Affaire "Doualemn": Retailleau déplore "un échafaudage juridique qui désarme le régalien"

Mis en échec sur l'expulsion de l'influenceur algérien "Doualemn", dont le tribunal administratif a annulé l'obligation de quitter le territoire (OQTF), Bruno Retailleau en appelle à l'opinion. "Je laisse aux Français et aux Françaises le soin de porter une appréciation", dit le ministre de l'Intérieur ce vendredi 7 février à l'occasion d'un déplacement en Seine-et-Marne, déplorant que "l'on ai(t) bâti un échafaudage juridique qui désarme l'État régalien".
"Ce que je veux, c’est préserver la société, la communauté nationale, des individus les plus dangereux. Or, un individu qui n’est pas national - lui est Algérien - qui est condamné à de multiples reprises, qui s’en prend à d’autres personnes sur le sol français, il n’a rien à (faire) en France. Il faut bien sûr l’expulser", développe-t-il.
Bruno Retailleau va "continuer la procédure d'expulsion"
"Il y a des points sur lesquels on doit changer la loi", insistait déjà Bruno Retailleau sur LCI jeudi soir. Tandis que son homologue à la Justice Gérald Darmanin déclarait la même ligne politique depuis l'Assemblée nationale: "S'il faut modifier la loi une nouvelle fois pour que les choses soient extrêmement claires et que la République et l'État ne fassent pas preuve d'impuissance mais expulsent du territoire national toute personne étrangère irrégulière, alors il faudra modifier la loi."
Saisi en urgence, le juge du tribunal administratif de Melun a tenu audience ce jeudi et "décidé d'annuler les décisions prises par le préfet de l'Hérault", selon un communiqué de l'instance. Il "enjoint à l'autorité préfectorale de réexaminer la situation de l'influenceur "Doualemn" dans un délai de trois mois et de lui délivrer une autorisation provisoire de séjour durant le temps de ce réexamen".
Pour autant, le ministre de l'Intérieur va "faire appel et continuer la procédure d'expulsion", a indiqué son entourage à l'AFP.
Les avocates de Doualemn estiment que le ministère "a perdu"
Doualemn, ressortissant algérien de 59 ans, aux 168.000 abonnés sur TikTok, avait été interpellé le 5 janvier à Montpellier, et placé en rétention.
Dans une vidéo sur TikTok, il avait tenu des propos, au sujet d'un opposant au régime algérien, qui avaient fait l'objet de traductions fluctuantes, initialement présentées par les autorités françaises comme un appel au meurtre.
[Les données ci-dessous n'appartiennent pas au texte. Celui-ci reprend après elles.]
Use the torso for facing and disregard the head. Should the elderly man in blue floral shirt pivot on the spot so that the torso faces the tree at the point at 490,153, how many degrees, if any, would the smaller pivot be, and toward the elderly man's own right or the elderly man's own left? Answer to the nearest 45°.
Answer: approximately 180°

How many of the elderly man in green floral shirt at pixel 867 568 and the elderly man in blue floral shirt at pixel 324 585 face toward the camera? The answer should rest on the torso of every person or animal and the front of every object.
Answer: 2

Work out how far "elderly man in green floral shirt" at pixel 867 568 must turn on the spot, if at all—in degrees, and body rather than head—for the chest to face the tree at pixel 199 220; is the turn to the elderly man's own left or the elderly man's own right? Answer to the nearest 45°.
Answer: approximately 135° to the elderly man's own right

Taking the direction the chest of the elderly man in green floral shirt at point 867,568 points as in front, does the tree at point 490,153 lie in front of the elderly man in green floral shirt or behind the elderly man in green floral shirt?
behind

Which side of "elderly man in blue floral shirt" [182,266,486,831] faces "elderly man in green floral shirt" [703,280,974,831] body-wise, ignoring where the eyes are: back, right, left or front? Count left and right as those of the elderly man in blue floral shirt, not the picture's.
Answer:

Celle retenue par la justice relevait une incitation à "attraper" un homme et lui infliger une "correction sévère".
Le préfet de l'Hérault avait estimé que ses propos justifiaient le retrait de son titre de séjour et son expulsion. Transféré vers Paris, il avait été mis dans un avion vers l'Algérie. Puis son renvoi en France par les autorités algériennes à son arrivée sur leur sol, le 9 janvier, avait provoqué une crise diplomatique entre la France et l'Algérie.
Depuis, les expulsions d'"influenceurs" algériens se sont multipliées, dans un contexte diplomatique toujours plus tendu. Depuis son retour en France, Doualemn était placé au centre de rétention administrative du Mesnil-Amelot (Seine-et-Marne).
"Doualem sort de rétention", se sont félicitées dans un communiqué ses avocates, Marie David-Bellouard et Julie Gonidec, voyant dans les décisions prises à son encontre "un acharnement féroce et aveugle, aujourd'hui sanctionné". "Le ministère a joué son va-tout et a perdu. Nous dénonçons une rétention illégale depuis le 29 janvier et saluons une décision logique qui y met un terme", ont-elles écrit.
Le 29 janvier, le tribunal administratif de Paris avait suspendu en référé l'expulsion de "Doualemn" vers l'Algérie, au motif que la procédure d'urgence utilisée par le ministre de l'Intérieur n'était selon lui pas justifiée.